## Passage for review
● ● ●

Re: Nodes which started in separate JVM couldn't stop properly (in tests)

Posted by Vyacheslav Daradur <da...@gmail.com>.

In brief:
Nodes in *separate* JVMs are shutting down by the computing task
*StopGridTask* which has sent from *local* JVM *synchronously* that
means *local* node must wait for task's finish.

At the same time when a node in *separate* JVM executes the received
*StopGridTask* which *synchronously* calls *G.stop(igniteInstanceName,
FALSE)* which is waiting for all computing task's finish, including
*StopGridTask* which has invoked it.

We have some kind of deadlock:
*Local* node is waiting for the computing task's finish which is
waiting for finish of execution *G.stop* which is waiting for all
computing tasks finish including *StopGridTask*.

We have not noticed that before because we use only stopAllGrids() in
out tests which stop local JVM without waiting for nodes in other
JVMs.



On Thu, Mar 15, 2018 at 6:11 PM, Dmitry Pavlov <dp...@gmail.com> wrote:
> Please address comments in PR.
>
> I did not fully understood why sync GridStopMessage message was lost, but
> async will be successfull. Probably we need discuss it briefly.
>
> чт, 1 мар. 2018 г. в 12:11, Vyacheslav Daradur <da...@gmail.com>:
>>
>> Thank you, Dmitry!
>>
>> I'll join this review soon.
>>
>> On Thu, Mar 1, 2018 at 12:07 PM, Dmitry Pavlov <dp...@gmail.com>
>> wrote:
>> > Hi Vyacheslav,
>> >
>> > I will take a look, but first of all I am going to review
>> > https://reviews.ignite.apache.org/ignite/review/IGNT-CR-502  - it is
>> > impact
>> > change in testing framework. Hope you also will join to this review .
>> >
>> > Sincerely,
>> > Dmitiry Pavlov
>> >
>> >
>> > чт, 1 мар. 2018 г. в 11:13, Vyacheslav Daradur <da...@gmail.com>:
>> >>
>> >> Hi, Dmitry, could you please review it, because you are one of the
>> >> most experienced people in the testing framework.
>> >>
>> >> Please see comment in Jira, because it is in pretty-format there.
>> >>
>> >> On Thu, Feb 22, 2018 at 11:56 AM, Vyacheslav Daradur
>> >> <da...@gmail.com> wrote:
>> >> > Hi Igniters!
>> >> >
>> >> > I have investigated the issue [1] and found that stopping node in
>> >> > separate JVM may stuck thread or leave system process alive after
>> >> > test
>> >> > finished.

● ● ●

[Keypoint correspondence records]
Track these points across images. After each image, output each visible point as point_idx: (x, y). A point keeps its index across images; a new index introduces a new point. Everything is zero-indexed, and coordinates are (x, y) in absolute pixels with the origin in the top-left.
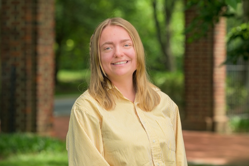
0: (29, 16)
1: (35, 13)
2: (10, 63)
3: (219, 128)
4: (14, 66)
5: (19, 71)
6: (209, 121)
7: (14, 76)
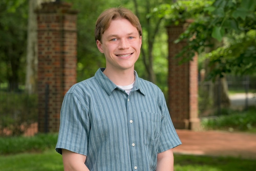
0: (58, 48)
1: (63, 45)
2: (44, 81)
3: (194, 127)
4: (48, 84)
5: (51, 88)
6: (186, 122)
7: (48, 92)
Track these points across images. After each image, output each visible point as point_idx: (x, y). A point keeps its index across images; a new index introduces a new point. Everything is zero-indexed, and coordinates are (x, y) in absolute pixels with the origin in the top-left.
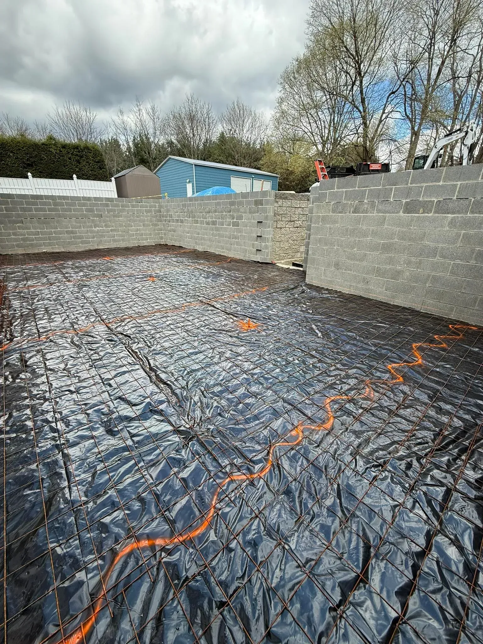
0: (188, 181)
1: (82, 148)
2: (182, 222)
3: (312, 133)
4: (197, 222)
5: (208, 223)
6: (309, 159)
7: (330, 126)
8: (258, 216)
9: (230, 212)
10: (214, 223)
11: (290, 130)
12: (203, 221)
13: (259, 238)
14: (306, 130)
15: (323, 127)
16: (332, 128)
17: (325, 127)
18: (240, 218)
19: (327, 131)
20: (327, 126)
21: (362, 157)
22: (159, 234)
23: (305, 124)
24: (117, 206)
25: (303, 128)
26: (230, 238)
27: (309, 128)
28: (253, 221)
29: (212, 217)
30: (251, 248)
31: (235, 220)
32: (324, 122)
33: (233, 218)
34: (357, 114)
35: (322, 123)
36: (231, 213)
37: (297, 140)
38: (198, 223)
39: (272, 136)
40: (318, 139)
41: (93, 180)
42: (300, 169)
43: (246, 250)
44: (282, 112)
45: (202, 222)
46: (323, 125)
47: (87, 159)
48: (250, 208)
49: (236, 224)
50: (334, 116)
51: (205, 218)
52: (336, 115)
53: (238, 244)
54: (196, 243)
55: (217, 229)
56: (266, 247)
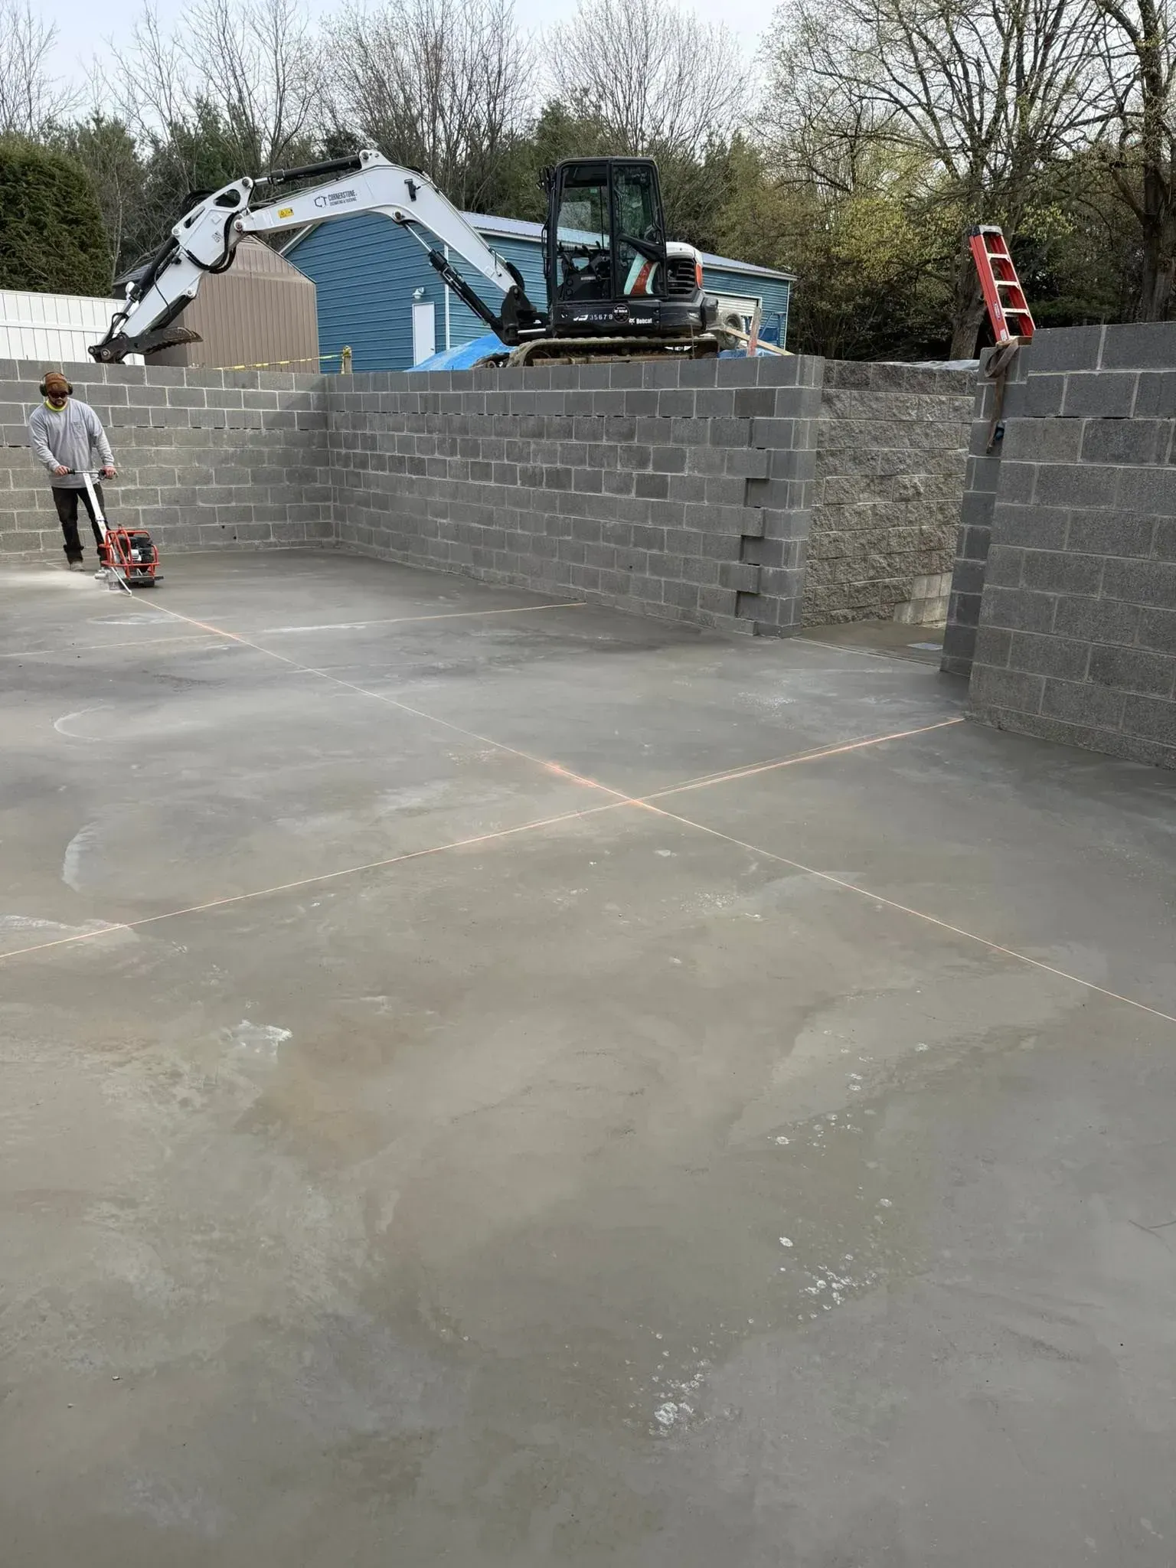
0: (417, 293)
1: (16, 166)
2: (418, 467)
3: (928, 108)
4: (484, 472)
5: (531, 478)
6: (917, 213)
7: (1003, 84)
8: (748, 459)
9: (630, 436)
10: (558, 479)
11: (840, 97)
12: (512, 469)
13: (750, 548)
14: (904, 97)
15: (975, 89)
16: (1011, 93)
17: (983, 87)
18: (674, 461)
19: (990, 102)
20: (992, 83)
21: (1141, 206)
22: (315, 513)
23: (898, 73)
24: (156, 397)
25: (894, 88)
26: (622, 540)
27: (917, 87)
28: (725, 476)
29: (550, 456)
30: (716, 586)
31: (649, 471)
32: (979, 70)
33: (643, 464)
34: (1116, 37)
35: (972, 69)
36: (635, 443)
37: (871, 136)
38: (487, 477)
39: (763, 119)
40: (953, 133)
41: (52, 291)
42: (885, 254)
43: (693, 592)
44: (807, 28)
45: (506, 474)
46: (973, 77)
47: (34, 209)
48: (716, 427)
49: (654, 487)
50: (1020, 46)
51: (520, 458)
52: (1029, 41)
53: (658, 566)
54: (477, 557)
55: (572, 505)
56: (781, 581)
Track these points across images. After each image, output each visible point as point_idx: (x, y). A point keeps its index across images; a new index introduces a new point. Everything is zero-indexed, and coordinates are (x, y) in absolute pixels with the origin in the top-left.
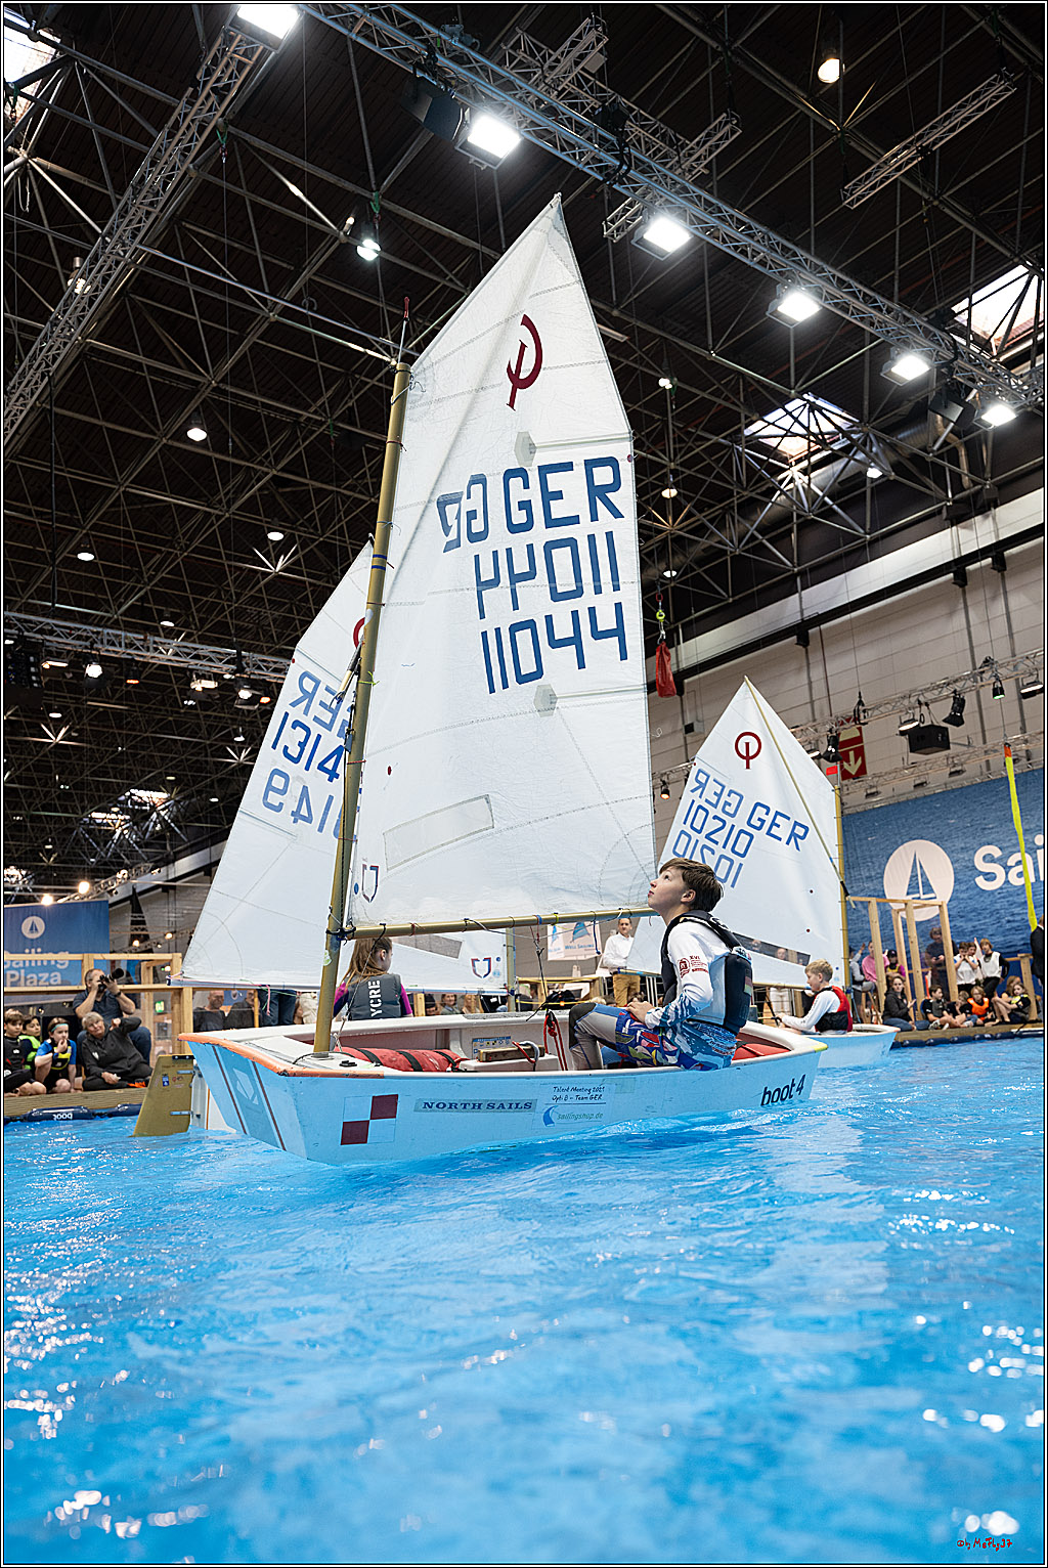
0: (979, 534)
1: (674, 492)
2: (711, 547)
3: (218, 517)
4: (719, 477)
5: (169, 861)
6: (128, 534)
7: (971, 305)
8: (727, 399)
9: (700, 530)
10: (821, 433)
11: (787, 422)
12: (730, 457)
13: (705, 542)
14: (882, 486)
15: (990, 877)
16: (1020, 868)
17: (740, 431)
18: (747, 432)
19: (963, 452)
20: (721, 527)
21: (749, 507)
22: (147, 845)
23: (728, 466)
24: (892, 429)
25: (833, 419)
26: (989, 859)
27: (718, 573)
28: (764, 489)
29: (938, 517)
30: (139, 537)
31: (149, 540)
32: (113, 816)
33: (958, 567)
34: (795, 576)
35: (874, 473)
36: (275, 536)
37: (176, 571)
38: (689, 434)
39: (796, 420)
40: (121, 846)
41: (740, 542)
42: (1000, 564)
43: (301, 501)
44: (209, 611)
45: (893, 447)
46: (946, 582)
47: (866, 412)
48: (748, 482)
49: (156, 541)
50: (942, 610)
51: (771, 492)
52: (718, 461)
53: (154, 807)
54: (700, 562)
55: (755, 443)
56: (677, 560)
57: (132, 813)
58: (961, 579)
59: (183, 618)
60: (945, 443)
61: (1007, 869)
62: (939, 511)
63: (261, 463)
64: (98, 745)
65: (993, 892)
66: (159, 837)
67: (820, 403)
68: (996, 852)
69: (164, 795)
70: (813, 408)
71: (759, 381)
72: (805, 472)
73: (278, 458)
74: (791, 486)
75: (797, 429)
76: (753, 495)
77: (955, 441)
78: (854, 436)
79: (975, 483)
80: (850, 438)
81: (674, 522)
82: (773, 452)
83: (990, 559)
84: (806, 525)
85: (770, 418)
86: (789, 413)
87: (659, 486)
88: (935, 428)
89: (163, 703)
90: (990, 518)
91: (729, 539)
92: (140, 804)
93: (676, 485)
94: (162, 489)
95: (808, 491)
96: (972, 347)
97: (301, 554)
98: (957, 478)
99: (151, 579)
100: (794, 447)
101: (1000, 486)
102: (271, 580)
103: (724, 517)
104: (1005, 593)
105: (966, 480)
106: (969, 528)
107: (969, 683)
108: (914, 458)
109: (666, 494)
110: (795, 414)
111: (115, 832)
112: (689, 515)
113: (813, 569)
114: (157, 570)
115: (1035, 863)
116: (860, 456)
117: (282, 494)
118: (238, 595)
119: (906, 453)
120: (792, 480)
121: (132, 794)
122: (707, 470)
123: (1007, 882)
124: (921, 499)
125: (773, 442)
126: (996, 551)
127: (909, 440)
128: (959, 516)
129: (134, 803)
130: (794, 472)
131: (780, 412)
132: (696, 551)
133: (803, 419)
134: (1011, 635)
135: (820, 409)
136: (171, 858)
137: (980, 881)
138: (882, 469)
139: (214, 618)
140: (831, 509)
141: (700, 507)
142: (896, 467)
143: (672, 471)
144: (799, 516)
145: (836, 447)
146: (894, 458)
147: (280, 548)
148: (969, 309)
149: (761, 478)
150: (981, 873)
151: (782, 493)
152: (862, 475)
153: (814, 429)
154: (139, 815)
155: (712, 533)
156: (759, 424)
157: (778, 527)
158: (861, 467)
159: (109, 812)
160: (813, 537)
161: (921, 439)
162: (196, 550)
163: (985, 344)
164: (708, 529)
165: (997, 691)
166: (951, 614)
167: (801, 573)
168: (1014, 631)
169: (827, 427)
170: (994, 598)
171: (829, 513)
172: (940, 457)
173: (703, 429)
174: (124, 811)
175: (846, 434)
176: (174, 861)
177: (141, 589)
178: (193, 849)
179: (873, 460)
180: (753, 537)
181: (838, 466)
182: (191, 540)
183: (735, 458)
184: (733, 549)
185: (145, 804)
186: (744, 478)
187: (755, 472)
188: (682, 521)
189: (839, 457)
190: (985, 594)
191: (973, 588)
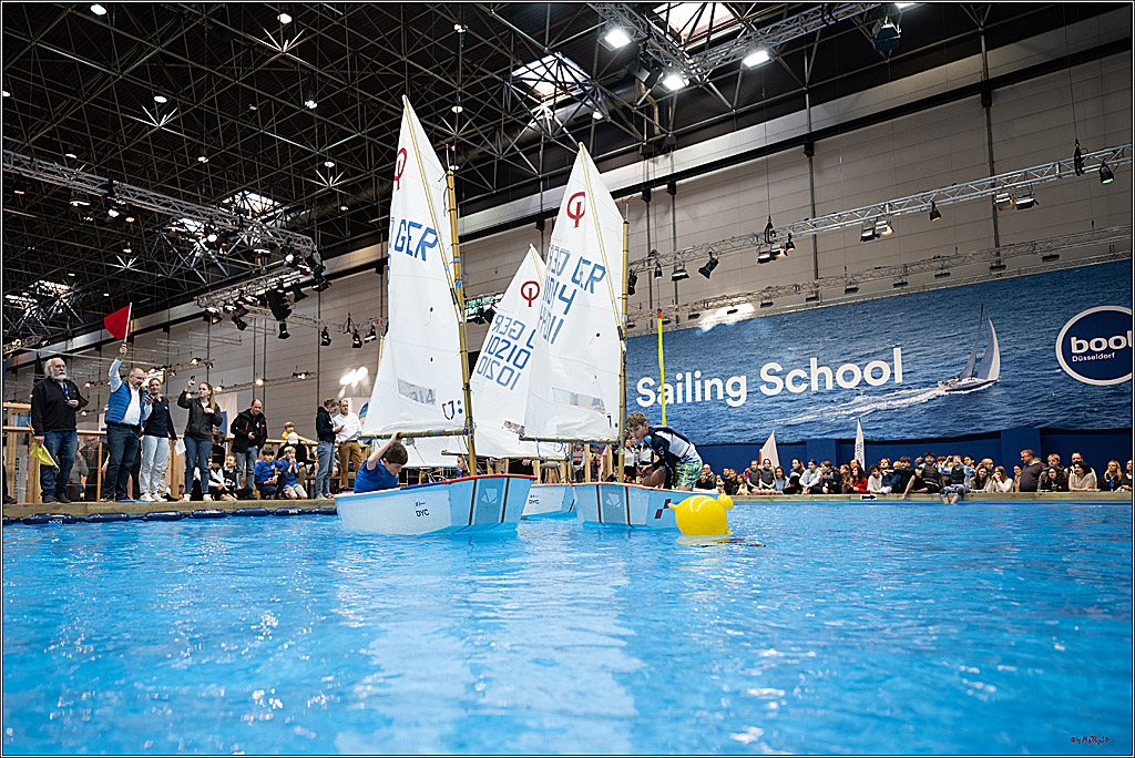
0: (661, 167)
1: (460, 109)
2: (484, 152)
3: (115, 78)
4: (492, 103)
5: (68, 337)
6: (39, 81)
7: (669, 8)
8: (501, 47)
9: (477, 139)
10: (564, 82)
11: (542, 71)
12: (502, 90)
13: (480, 149)
14: (602, 125)
15: (646, 398)
16: (666, 394)
17: (508, 72)
18: (514, 74)
19: (657, 110)
20: (492, 139)
21: (513, 128)
22: (52, 324)
23: (499, 96)
24: (612, 87)
25: (573, 73)
26: (646, 386)
27: (488, 171)
28: (523, 116)
29: (635, 153)
30: (49, 85)
31: (59, 88)
32: (24, 299)
33: (646, 187)
34: (539, 180)
35: (597, 115)
36: (160, 99)
37: (79, 114)
38: (474, 69)
39: (548, 70)
40: (29, 322)
41: (504, 151)
42: (672, 190)
43: (182, 76)
44: (105, 151)
45: (611, 99)
46: (637, 197)
47: (595, 71)
48: (512, 110)
49: (64, 90)
51: (527, 120)
52: (493, 91)
53: (58, 296)
54: (476, 162)
55: (519, 82)
56: (460, 159)
57: (40, 298)
58: (647, 197)
59: (85, 153)
60: (645, 101)
61: (657, 393)
62: (637, 148)
63: (150, 41)
64: (13, 243)
65: (646, 408)
66: (62, 318)
67: (566, 60)
68: (652, 383)
69: (67, 288)
70: (561, 63)
71: (524, 38)
72: (551, 108)
73: (163, 40)
74: (542, 117)
75: (548, 76)
76: (516, 119)
77: (652, 101)
78: (587, 88)
79: (662, 132)
80: (584, 89)
81: (459, 130)
82: (530, 90)
83: (666, 186)
84: (549, 145)
85: (531, 66)
86: (544, 65)
87: (450, 104)
88: (640, 91)
89: (66, 217)
90: (669, 158)
91: (497, 148)
92: (46, 292)
93: (461, 104)
94: (69, 50)
95: (552, 121)
96: (668, 36)
97: (180, 115)
98: (650, 126)
99: (58, 118)
100: (545, 89)
101: (678, 136)
102: (155, 132)
103: (494, 133)
104: (674, 209)
105: (657, 129)
106: (656, 162)
107: (641, 266)
108: (625, 109)
109: (454, 109)
110: (548, 66)
111: (24, 312)
112: (470, 127)
113: (551, 177)
114: (63, 113)
115: (675, 391)
116: (589, 103)
117: (168, 68)
118: (129, 141)
119: (620, 105)
120: (543, 113)
121: (39, 284)
122: (485, 97)
123: (656, 402)
124: (627, 138)
125: (531, 84)
126: (671, 180)
127: (623, 95)
128: (649, 154)
129: (42, 291)
130: (544, 107)
131: (538, 63)
132: (473, 154)
133: (553, 70)
134: (675, 238)
135: (565, 65)
136: (70, 335)
137: (639, 400)
138: (602, 113)
139: (108, 157)
140: (567, 136)
141: (478, 122)
142: (612, 113)
143: (460, 93)
144: (545, 139)
145: (574, 93)
146: (612, 107)
147: (164, 109)
148: (668, 10)
149: (521, 107)
150: (641, 395)
151: (535, 121)
152: (590, 115)
153: (560, 79)
154: (46, 301)
155: (486, 143)
156: (523, 69)
157: (530, 144)
158: (590, 111)
159: (20, 295)
160: (553, 155)
161: (630, 97)
162: (94, 101)
163: (677, 37)
164: (483, 139)
165: (658, 274)
166: (638, 219)
167: (544, 179)
168: (677, 235)
169: (568, 78)
170: (667, 212)
171: (565, 139)
172: (642, 110)
173: (483, 66)
174: (33, 296)
175: (581, 86)
176: (72, 338)
177: (49, 126)
178: (86, 330)
179: (597, 106)
180: (513, 149)
181: (573, 107)
182: (92, 92)
183: (505, 92)
184: (499, 155)
185: (51, 292)
186: (509, 106)
187: (518, 102)
188: (465, 130)
189: (574, 102)
190: (661, 208)
191: (655, 205)
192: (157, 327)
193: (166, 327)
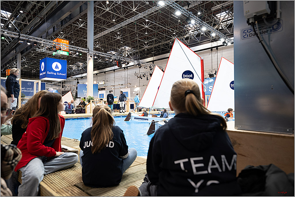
0: (215, 44)
33: (211, 48)
42: (217, 49)
46: (210, 50)
50: (208, 54)
53: (81, 65)
58: (212, 50)
62: (210, 40)
68: (212, 87)
79: (215, 37)
90: (216, 42)
98: (212, 36)
106: (214, 43)
113: (191, 45)
116: (200, 31)
124: (208, 38)
126: (217, 47)
128: (212, 41)
130: (190, 31)
136: (83, 73)
137: (210, 90)
138: (203, 33)
166: (210, 54)
167: (189, 45)
170: (216, 53)
176: (83, 74)
180: (184, 40)
190: (215, 52)
191: (213, 52)
192: (103, 72)
193: (105, 72)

● ● ●

## What you should do
Output the portion of the thread on stopping nodes in separate JVMs between "At the same" and "has invoked it.", inclusive. Work only from the thread on stopping nodes in separate JVMs.

## Exercise output
At the same time when a node in *separate* JVM executes the received
*StopGridTask* which *synchronously* calls *G.stop(igniteInstanceName,
FALSE)* which is waiting for all computing task's finish, including
*StopGridTask* which has invoked it.